Très vieille tradition datant au moins du XVIIIème siècle, la scarification (haabré en langue ko) est un rituel qui consiste à inciser la peau à l’aide d’une lame bien aiguisée, recouvrir la plaie alors ouverte de beurre de karité, de suc ou cendres de plantes médicinales ou de boue, et ainsi laisser se former un motif sur la peau.
Ces balafres et incisions abdominales et dorsales sont particulièrement présentes chez les peuples d’Afrique occidentale et équatoriale. Elles auraient été apportées au Sahara et en Afrique subsaharienne par les peuples métissés d’Égypte.

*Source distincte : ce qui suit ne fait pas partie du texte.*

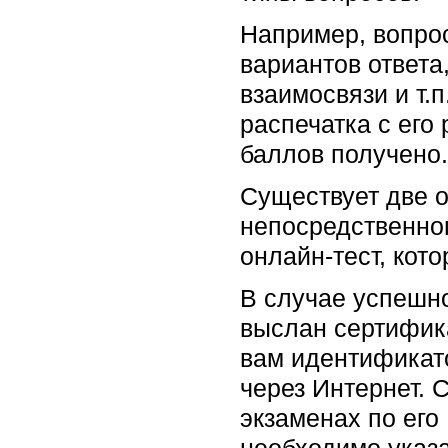
Например, вопрос
вариантов ответа
взаимосвязи и т.
распечатка с его 
баллов получено.
Существует две о
непосредственног
онлайн-тест, кот
В случае успешно
выслан сертифика
вам идентификат
через Интернет.
экзаменах по его
необходимо указа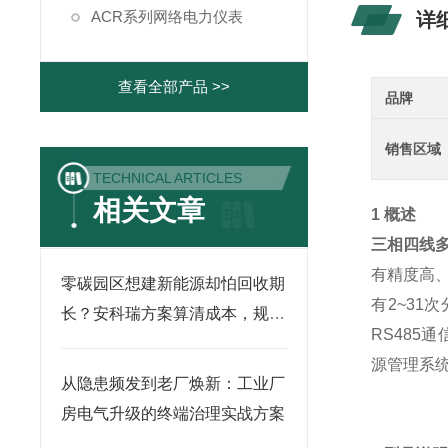
ACR系列网络电力仪表
详
查看全部产品 >>
品牌
销售区域
TECHNICAL ARTICLES
相关文章
1 概述
三相四线
有精度高
零碳园区想建新能源却怕回收期
有2~31
长？安科瑞方案算清成本，规划
RS485
有依据
源管理系
从隐患频发到老厂焕新：工业厂
房电气升级的终端治理实战方案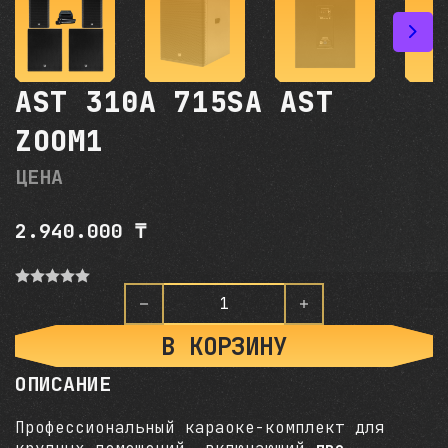
AST 310A 715SA AST
ZOOM1
ЦЕНА
2.940.000
₸
О
ц
Количество товара AST 310
е
н
В КОРЗИНУ
к
а
ОПИСАНИЕ
0
и
з
Профессиональный караоке-комплект для
5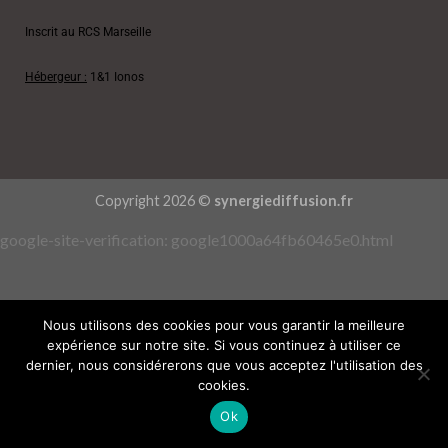
Inscrit au RCS Marseille
Hébergeur :
1&1 Ionos
Copyright 2026 ©
synergiediffusion.fr
google-site-verification: google1000a64fb60465e0.html
Nous utilisons des cookies pour vous garantir la meilleure
expérience sur notre site. Si vous continuez à utiliser ce
dernier, nous considérerons que vous acceptez l'utilisation des
cookies.
Ok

Historiquement, la scarification était utilisée par les tribus sur le champ de bataille pour distinguer le partenaire de l’ennemi. Au fil des siècles, elle a gardé sa signification ethnique notamment chez les Bambara du Mali, qui l’utilisent pour se distinguer des autres ethnies. Des signes faciaux et corporels peuvent néanmoins, par coïncidence, être partagés par des tribus.
Peu et à peu, ces incisions ont revêtu de nouvelles valeurs : telles des cartes d’identité griffées à même le corps, les scarifications ont été utilisées pour afficher son statut social ; elles ont aussi été considérées comme des accessoires de beauté notamment chez les femmes ghanéennes. Certaines tribus leur attribuent même des vertus médico-religieuses : les incisions au niveau des articulations aideraient à lutter contre les rhumatismes, d’autres seraient des protections contre les mauvais esprits. Pour les Houeda du Bénin, la scarification est un moyen de renouer avec leurs racines et ancêtres et revêtent une valeur commémorative du passé de leur village.

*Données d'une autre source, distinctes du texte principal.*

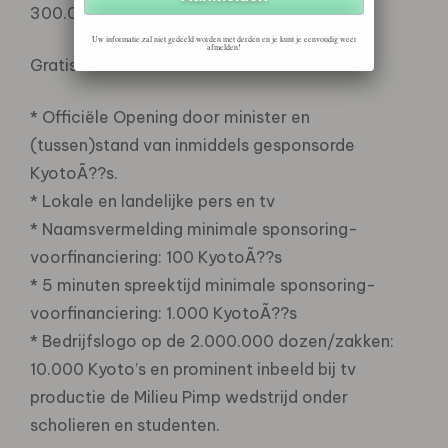
300.000 Mede Nederlanders)
Uw informatie zal niet gedeeld worden met derden en je kunt je eenvoudig weer
afmelden!
Gratis Media aandacht
* Officiële Opening door minister en
(tussen)stand van inmiddels gesponsorde
KyotoÃ??s.
* Lokale en landelijke pers en tv
* Naamsvermelding minimale sponsoring-
voorfinanciering: 100 KyotoÃ??s
* 5 minuten spreektijd minimale sponsoring-
voorfinanciering: 1.000 KyotoÃ??s
* Bedrijfslogo op de 2.000.000 dozen/zakken:
10.000 Kyoto’s en prominent inbeeld bij tv
productie de Milieu Pimp wedstrijd onder
scholieren en studenten.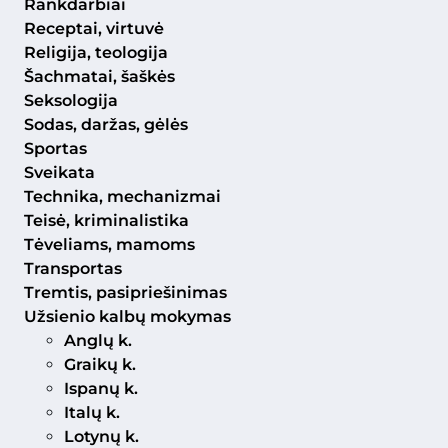
Rankdarbiai
Receptai, virtuvė
Religija, teologija
Šachmatai, šaškės
Seksologija
Sodas, daržas, gėlės
Sportas
Sveikata
Technika, mechanizmai
Teisė, kriminalistika
Tėveliams, mamoms
Transportas
Tremtis, pasipriešinimas
Užsienio kalbų mokymas
Anglų k.
Graikų k.
Ispanų k.
Italų k.
Lotynų k.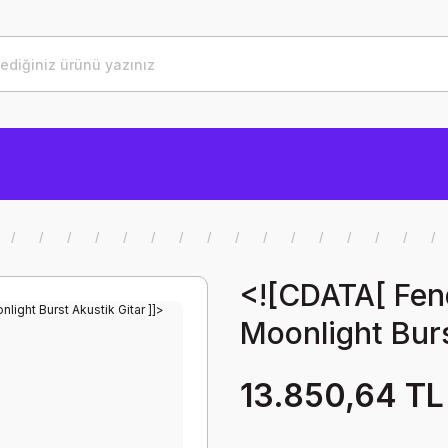
<![CDATA[ Fend
Moonlight Burs
13.850,64 TL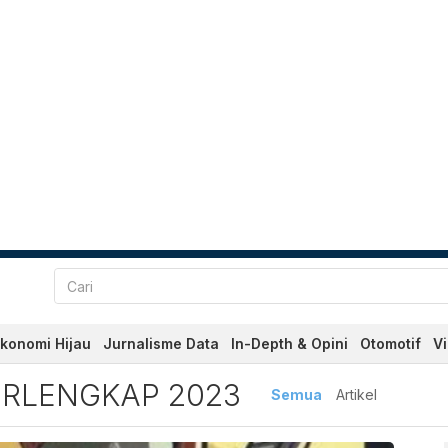
konomi Hijau
Jurnalisme Data
In-Depth & Opini
Otomotif
V
engkap 2023 Terbaru dan T
ERLENGKAP 2023
Semua
Artikel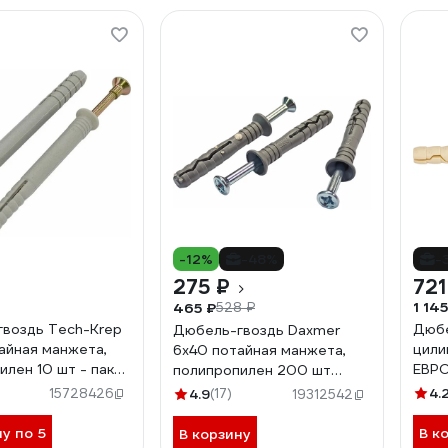
-12%
-48%
-
275 ₽
721
1 145
465 ₽
528 ₽
воздь Tech-Krep
Дюбе
Дюбель-гвоздь Daxmer
айная манжета,
цили
6х40 потайная манжета,
илен 10 шт - пакет
ЕВР
полипропилен 200 шт
6x40
00000333564
4.
15728426
4.9
(17)
19312542
ну по 5
В к
В корзину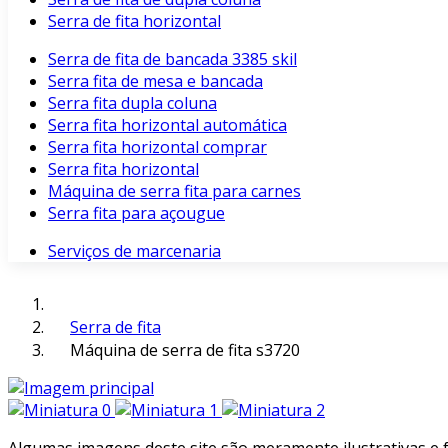
Serra de fita horizontal
Serra de fita de bancada 3385 skil
Serra fita de mesa e bancada
Serra fita dupla coluna
Serra fita horizontal automática
Serra fita horizontal comprar
Serra fita horizontal
Máquina de serra fita para carnes
Serra fita para açougue
Serviços de marcenaria
Serra de fita
Máquina de serra de fita s3720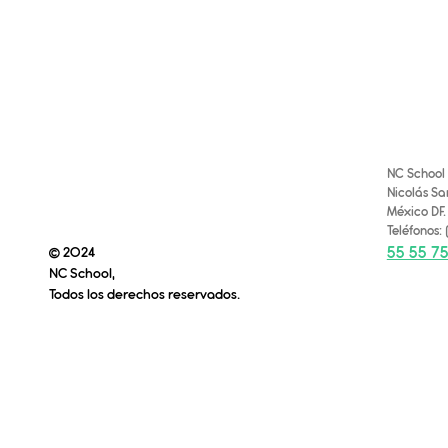
NC Schoo
Nicolás San
México DF
Teléfonos:
55 55 7
© 2024
NC School,
Todos los derechos reservados.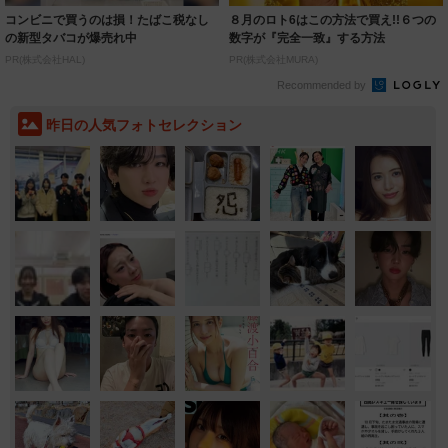
コンビニで買うのは損！たばこ税なし
８月のロト6はこの方法で買え!!６つの
の新型タバコが爆売れ中
数字が『完全一致』する方法
PR(株式会社HAL)
PR(株式会社MURA)
Recommended by
昨日の人気フォトセレクション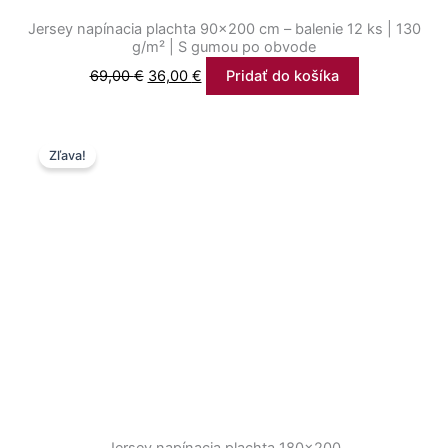
Jersey napínacia plachta 90×200 cm – balenie 12 ks | 130
g/m² | S gumou po obvode
69,00
€
36,00
€
Pridať do košíka
Pôvodná
Aktuálna
Zľava!
cena
cena
bola:
je:
66,00 €.
50,00 €.
Jersey napínacia plachta 180×200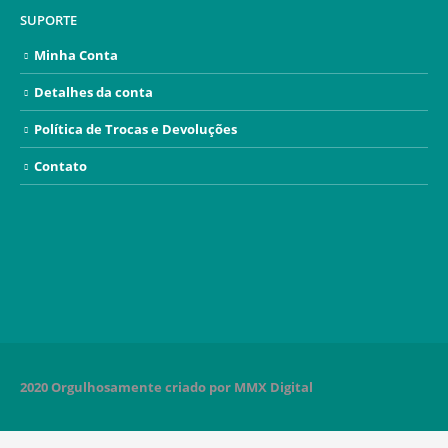
SUPORTE
Minha Conta
Detalhes da conta
Política de Trocas e Devoluções
Contato
2020 Orgulhosamente criado por MMX Digital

Néanmoins, la scarification fait aussi l’objet d’un débat de plus en virulent quant au maintien de ce rituel. En effet, le manque d’hygiène fréquent des sculpteurs scarificateurs posent le problème du risque de contamination du VIH ou du tétanos. Au Nigéria, la scarification des enfants a été interdite au nom des droit des enfants. Car oui, il ne faut pas le négliger : la scarification demeure pour de nombreuses tribus un acte imposé par les parents à leurs enfants comme chez les Sara du Tchad, qui utilisent l’incision comme rite de passage de l’enfance à l’âge adolescent, et la pratiquent aussi sur les enfants de bas âge.

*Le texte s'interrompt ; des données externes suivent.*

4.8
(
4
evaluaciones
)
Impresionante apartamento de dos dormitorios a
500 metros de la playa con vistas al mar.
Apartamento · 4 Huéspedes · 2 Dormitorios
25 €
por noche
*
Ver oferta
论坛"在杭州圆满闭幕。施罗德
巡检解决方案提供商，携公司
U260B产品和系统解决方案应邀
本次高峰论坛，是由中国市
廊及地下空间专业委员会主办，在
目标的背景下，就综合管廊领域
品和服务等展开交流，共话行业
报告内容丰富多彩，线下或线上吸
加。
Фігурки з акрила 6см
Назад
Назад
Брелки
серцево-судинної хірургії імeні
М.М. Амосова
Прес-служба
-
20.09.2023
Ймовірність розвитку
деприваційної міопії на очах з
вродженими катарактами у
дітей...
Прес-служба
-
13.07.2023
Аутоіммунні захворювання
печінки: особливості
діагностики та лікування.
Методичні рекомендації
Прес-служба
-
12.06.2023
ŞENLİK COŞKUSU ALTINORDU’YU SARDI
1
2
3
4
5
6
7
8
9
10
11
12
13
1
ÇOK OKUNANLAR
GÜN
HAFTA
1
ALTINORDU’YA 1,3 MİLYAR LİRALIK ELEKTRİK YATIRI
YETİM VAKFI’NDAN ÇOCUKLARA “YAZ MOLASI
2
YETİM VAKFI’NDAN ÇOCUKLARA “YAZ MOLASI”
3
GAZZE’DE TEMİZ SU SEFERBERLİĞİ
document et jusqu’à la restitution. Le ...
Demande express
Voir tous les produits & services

Ces scarifications ont actuellement été mises sous le feu des projecteurs et transformées en objet d’art notamment à travers le livres de photos Scarification de l’artiste belge Jean-Michel lajot, publié en 2008, puis par l’exposition de Joanna Choumali qui s’est achevée fin août à Jaborandi. Il n’est pas étonnant de voir que les principaux modèles paraissent tous avoir plus de 30 ans.
De plus en plus de jeunes hommes et femmes rejettent effectivement la scarification, la qualifiant de rite archaïque et dépassé.
Dès lors, les scarifications soulèvent bien le problème du tiraillement de la jeunesse entre modernité et poursuite de certaines traditions.